Matt Shardlow, at the conservation charity Buglife, said: “Conservative politicians have repeatedly led the charge to face down measures to restrict harmful pesticides. Buglife would like to see a clear commitment from the Conservatives that after Brexit our environment and health will be in safe hands. It is time to start listening to the people and respecting the experts.”
Martin Dermine, from Pesticide Action Network Europe, said Girling’s arguments against the full ban were no different to those put forward by the pesticide manufacturers: “Such a similarity between an MEP’s work and the industry’s arguments is shocking. Bee-killing neonicotinoids should never have been authorised and it is more than time to ban them.”
Girling said there was no link between her and the pesticide industry: “I just happen to agree with them on this issue. I believe that the sustainable use of pesticides is a vital part of providing safe and affordable food production.”
The MEP said she agreed with Gove’s reassurances: “His statements do not support policy which seeks to ban all pesticides indiscriminately.”
Graeme Taylor, from the European Crop Protection Association, said: “The size of the toolbox available to farmers to allow them to produce is being constantly depleted by decisions that are based on fear and misinformation rather than fact, and without consideration of the consequences for European agriculture.”
In a debate in the European parliament environment committee on Wednesday, Girling was challenged by a commission official Klaus Berend. He said arguments over whether widespread harm to bees had been proven or not missed the point of the EU regulations: “The principle of the regulation is that safe use must be demonstrated, not the other way around.” With Efsa finding high risks to bees, Berend said: “There is no other choice for the commission than to act.”
The idea that pesticides are essential to feed a fast-growing global population was declared a “myth” in March, in a report by UN food and pollution experts.

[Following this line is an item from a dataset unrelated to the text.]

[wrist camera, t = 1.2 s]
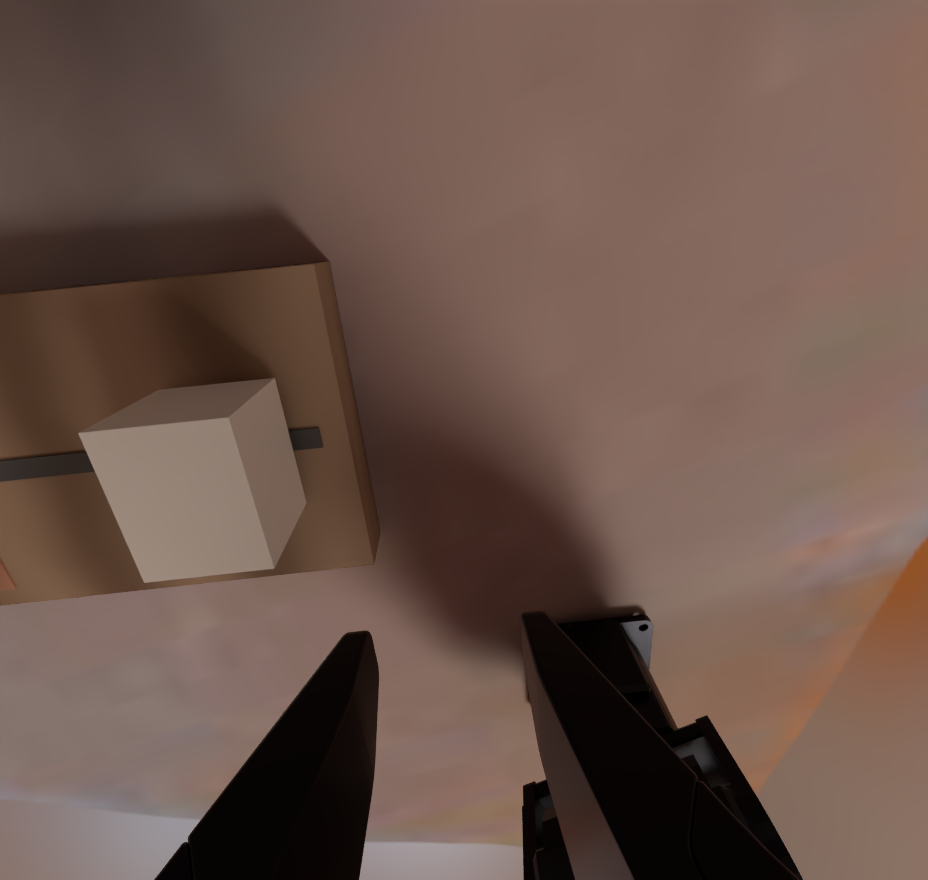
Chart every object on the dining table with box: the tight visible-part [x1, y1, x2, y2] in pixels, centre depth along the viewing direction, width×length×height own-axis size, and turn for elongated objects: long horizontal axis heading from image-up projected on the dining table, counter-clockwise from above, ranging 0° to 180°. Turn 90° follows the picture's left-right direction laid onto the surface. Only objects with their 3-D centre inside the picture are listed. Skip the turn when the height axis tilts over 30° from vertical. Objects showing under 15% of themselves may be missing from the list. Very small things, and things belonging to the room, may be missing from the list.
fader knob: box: [78, 378, 306, 583], centre depth 16 cm, size 4×5×4 cm
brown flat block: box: [0, 261, 380, 606], centre depth 19 cm, size 20×12×3 cm, turn 95°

It severely criticised the global corporations that manufacture pesticides, accusing them of the “systematic denial of harms”, “aggressive, unethical marketing tactics” and heavy lobbying of governments which has “obstructed reforms and paralysed global pesticide restrictions”.
In April, a major study found virtually all farms could significantly cut their pesticide use while still producing as much food, and that chemical treatments could be cut without affecting farm profits on more than three-quarters of farms.